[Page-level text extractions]
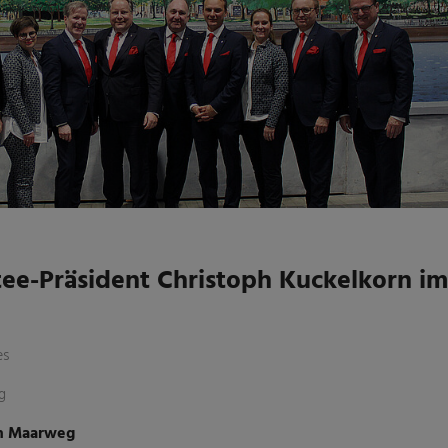
tee-Präsident Christoph Kuckelkorn im
es
g
m Maarweg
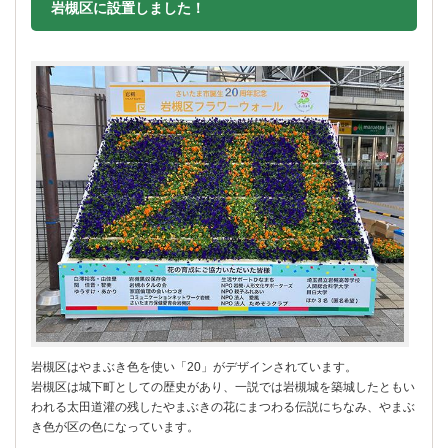
岩槻区に設置しました！
岩槻区はやまぶき色を使い「20」がデザインされています。
岩槻区は城下町としての歴史があり、一説では岩槻城を築城したともい
われる太田道灌の残したやまぶきの花にまつわる伝説にちなみ、やまぶ
き色が区の色になっています。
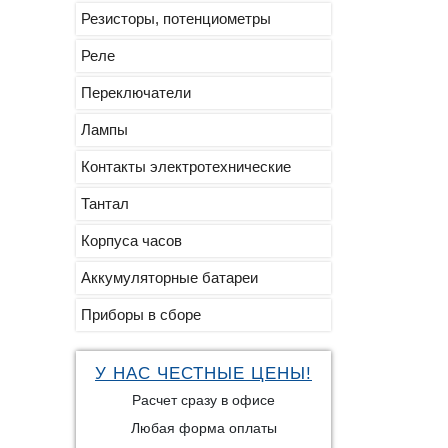
Резисторы, потенциометры
Реле
Переключатели
Лампы
Контакты электротехнические
Тантал
Корпуса часов
Аккумуляторные батареи
Приборы в сборе
У НАС ЧЕСТНЫЕ ЦЕНЫ!
Расчет сразу в офисе
Любая форма оплаты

=== Required action ===
Please repeat each line above exactly as it appears, but omit the pictures.

=== Written answer ===
tee-Präsident Christoph Kuckelkorn im
es
g
m Maarweg
岩槻区に設置しました！
岩槻区はやまぶき色を使い「20」がデザインされています。
岩槻区は城下町としての歴史があり、一説では岩槻城を築城したともい
われる太田道灌の残したやまぶきの花にまつわる伝説にちなみ、やまぶ
き色が区の色になっています。
Резисторы, потенциометры
Реле
Переключатели
Лампы
Контакты электротехнические
Тантал
Корпуса часов
Аккумуляторные батареи
Приборы в сборе
У НАС ЧЕСТНЫЕ ЦЕНЫ!
Расчет сразу в офисе
Любая форма оплаты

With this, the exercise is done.